# 4 yo daughter threatening me



## azzeps (Sep 7, 2007)

I don't know how to handle this! My almost 4 year old daughter is threatening me, as in, "Mommy, if you don't make me mac n' cheese, I'm going to freak out!" or "If you don't let me watch TV, I'm going to hit you!" Those are the usual threats, either freaking out, or hitting me, or that she won't sleep at night. I have told her that it is not okay to threaten me. But usually I just say, "ok, you can freak out, I'm sorry that you are upset you can't have whatever it is she wants." When she says she's going to hit me, I say, "No, it's not okay to hit me." and I usually walk away from her. Today I said, "Okay, fine, hit me." So she did. Obviously it didn't hurt - she just hit my leg. But I am honestly getting to my wits end here with the threatening. What would you do? Any suggestions?


----------



## Aliyahsmommy (Sep 9, 2008)

Honestly I would tell my 4 year old daughter that I do not like the way she is speaking to me. I would then give her a nicer way to say it and ask her to repeat it though not word for word or anything. If she refused to say it nicer than I would send her to her room and tell her she could come out after she decided to speak nicely to me. I never time it as there is no need, she actually seems to need the alone time and comes back out completely happy. 99% of the time though she will repeat what I ask as I am very firm about it. However, if it gets out of control and it turns into a tantrum then into her room she goes to cool down. I do not want my daughter to disrespect me so I think now is the time to teach her the proper way to express herself.


----------



## Youngfrankenstein (Jun 3, 2009)

I would tell her that you don't like it and it's not a nice way to talk but I would ignore it otherwise. I think it sounds like a phase. Just let her know in other ways that you're listening to her and paying attention to her.


----------



## Mom31 (Jun 11, 2011)

My son does the same thing... I am trying what you are doing- but gosh- where does he get this from!


----------



## LCBMAX (Jun 18, 2008)

In the same boat here, when he's not being a perfect angel - crazy times!

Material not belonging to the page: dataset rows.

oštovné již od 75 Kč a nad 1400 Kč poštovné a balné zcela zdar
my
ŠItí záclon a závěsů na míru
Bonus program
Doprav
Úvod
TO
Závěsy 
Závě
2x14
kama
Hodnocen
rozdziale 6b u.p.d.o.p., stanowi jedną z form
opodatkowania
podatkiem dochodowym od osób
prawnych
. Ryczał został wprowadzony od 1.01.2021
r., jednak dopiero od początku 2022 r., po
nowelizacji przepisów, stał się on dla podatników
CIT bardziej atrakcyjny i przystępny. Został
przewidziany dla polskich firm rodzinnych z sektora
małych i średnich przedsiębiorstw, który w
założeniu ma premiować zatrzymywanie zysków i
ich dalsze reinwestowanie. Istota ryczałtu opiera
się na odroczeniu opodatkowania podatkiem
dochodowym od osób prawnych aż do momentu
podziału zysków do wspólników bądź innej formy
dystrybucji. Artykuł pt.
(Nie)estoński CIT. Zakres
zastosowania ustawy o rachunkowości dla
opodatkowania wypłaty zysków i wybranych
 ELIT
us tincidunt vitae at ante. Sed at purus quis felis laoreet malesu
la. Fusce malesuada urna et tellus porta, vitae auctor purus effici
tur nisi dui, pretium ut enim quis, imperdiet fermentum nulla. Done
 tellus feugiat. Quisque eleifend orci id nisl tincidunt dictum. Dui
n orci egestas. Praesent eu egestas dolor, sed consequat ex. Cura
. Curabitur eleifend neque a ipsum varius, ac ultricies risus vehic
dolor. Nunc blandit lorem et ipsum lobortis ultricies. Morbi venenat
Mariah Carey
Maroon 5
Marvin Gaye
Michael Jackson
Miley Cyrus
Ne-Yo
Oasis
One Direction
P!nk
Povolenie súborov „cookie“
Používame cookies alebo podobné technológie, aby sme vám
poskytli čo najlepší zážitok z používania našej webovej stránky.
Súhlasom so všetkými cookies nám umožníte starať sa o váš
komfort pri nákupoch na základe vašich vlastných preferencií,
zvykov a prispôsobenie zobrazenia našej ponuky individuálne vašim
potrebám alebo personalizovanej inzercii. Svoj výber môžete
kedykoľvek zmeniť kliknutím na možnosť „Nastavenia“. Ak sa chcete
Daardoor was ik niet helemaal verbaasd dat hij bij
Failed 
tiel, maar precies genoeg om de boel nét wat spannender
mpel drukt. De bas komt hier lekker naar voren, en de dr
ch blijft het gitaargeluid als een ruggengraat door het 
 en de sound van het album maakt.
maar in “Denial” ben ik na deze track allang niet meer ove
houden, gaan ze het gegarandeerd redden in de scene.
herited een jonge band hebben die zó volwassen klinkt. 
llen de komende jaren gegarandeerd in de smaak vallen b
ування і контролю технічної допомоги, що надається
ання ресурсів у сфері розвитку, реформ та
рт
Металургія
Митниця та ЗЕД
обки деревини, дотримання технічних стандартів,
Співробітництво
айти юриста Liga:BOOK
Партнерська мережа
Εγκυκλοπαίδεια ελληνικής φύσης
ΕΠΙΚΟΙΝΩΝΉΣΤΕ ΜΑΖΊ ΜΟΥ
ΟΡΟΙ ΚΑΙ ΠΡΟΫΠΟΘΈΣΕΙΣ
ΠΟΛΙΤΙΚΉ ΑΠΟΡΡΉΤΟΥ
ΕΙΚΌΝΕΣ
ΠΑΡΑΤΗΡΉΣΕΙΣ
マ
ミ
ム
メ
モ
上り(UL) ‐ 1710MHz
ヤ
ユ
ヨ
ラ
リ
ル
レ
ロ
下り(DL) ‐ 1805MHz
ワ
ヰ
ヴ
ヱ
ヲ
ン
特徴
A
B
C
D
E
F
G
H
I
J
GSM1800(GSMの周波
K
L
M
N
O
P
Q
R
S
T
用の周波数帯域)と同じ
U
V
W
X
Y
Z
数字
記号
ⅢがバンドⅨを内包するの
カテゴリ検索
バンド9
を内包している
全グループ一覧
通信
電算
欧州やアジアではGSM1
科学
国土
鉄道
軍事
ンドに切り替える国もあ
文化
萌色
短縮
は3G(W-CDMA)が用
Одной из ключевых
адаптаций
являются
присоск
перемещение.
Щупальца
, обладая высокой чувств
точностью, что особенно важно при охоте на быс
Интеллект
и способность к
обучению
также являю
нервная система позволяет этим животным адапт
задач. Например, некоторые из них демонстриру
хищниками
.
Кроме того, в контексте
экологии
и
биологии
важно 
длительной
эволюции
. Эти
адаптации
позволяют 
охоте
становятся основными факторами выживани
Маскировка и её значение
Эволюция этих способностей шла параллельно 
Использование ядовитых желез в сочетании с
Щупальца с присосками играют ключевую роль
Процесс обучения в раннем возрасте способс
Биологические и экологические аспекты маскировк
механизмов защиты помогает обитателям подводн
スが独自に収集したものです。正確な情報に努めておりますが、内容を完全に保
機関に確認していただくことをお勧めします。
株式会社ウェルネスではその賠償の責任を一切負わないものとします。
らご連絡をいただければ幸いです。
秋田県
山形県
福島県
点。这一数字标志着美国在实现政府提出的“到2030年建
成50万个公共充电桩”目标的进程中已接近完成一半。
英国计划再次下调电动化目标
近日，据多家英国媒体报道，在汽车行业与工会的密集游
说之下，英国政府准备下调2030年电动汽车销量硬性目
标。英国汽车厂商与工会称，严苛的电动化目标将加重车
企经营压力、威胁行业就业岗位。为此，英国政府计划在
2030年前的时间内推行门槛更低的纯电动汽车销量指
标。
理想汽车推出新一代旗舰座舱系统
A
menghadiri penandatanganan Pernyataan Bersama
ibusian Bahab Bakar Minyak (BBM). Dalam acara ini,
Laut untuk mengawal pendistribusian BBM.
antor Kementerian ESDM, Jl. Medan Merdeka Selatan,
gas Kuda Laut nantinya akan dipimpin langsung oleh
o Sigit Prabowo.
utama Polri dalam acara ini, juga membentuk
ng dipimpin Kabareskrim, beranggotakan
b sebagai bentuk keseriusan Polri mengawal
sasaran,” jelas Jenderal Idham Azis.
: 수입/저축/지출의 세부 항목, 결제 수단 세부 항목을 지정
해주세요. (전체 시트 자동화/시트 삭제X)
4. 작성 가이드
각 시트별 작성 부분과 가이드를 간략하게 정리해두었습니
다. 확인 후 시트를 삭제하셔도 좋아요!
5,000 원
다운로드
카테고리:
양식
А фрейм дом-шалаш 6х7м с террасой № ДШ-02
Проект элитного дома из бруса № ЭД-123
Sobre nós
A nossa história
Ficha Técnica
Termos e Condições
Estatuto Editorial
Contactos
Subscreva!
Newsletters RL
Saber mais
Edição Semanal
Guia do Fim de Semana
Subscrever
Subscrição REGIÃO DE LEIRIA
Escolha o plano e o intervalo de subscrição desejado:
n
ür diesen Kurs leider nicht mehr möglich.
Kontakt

Some other replies we use:

"Oh my, you're going to freak out? What will that look like? Will you grow wings and flap around the house? Show me!" (turning it into playful parenting... but sometimes this causes a new upset of "I didn't WANT you to play that game!"

or

"I can't hear a word you're saying when you make demands. If you can ask a question, I'd love to know what you're saying." then I prompt: "Mama, would you please...."

and

"You can be as angry as you need to be and you can yell and stomp your feet but you may not hit. Do you need to yell to show me how mad you are?"

We're on a zero tolerance path re hitting pinching poking etc etc etc. The implement he uses immediately goes "away", and if he's using his hands, we move our bodies away and tell him why.

Then we wonder about pee, poop, sleep and food needs. But aggressive behavior is no longer a reliable hint about those things like it used to be.


----------



## journeymom (Apr 2, 2002)

My youngest is 12 y.o. so take my advice with that in mind.

I think with the insight you have on your daughter and some intuition, sometimes you can finesse the moment with a playful response like LCBMAX described. When it works, it feels awesome.

Aliyahsmommy advice is basically what I did when my kids threatened me with extortion.







"You may not hit me, or anyone else, ever. So you are going to spend a little time in your room so you can cool off. By the way, hitting me and threatening to freak out do not make me feel like doing anything at all nice for you, much less make mac n cheese for you or let you watch tv."

As to cause, your daughter is reacting to having a younger sibling. She's not an only anymore. Do you routinely spend some time alone with her? If so, great. She's old enough for preschool. It's not for everyone, I know.

Understand that these things didn't always work immediately. They didn't 'cure' my kids of confrontations, the confrontations simply changed. But we teach them how to treat us. I try to consistently treat everyone respectfully, even when I'm angry. So I want my kids to learn to do the same thing, be respectful even when they're really angry.


----------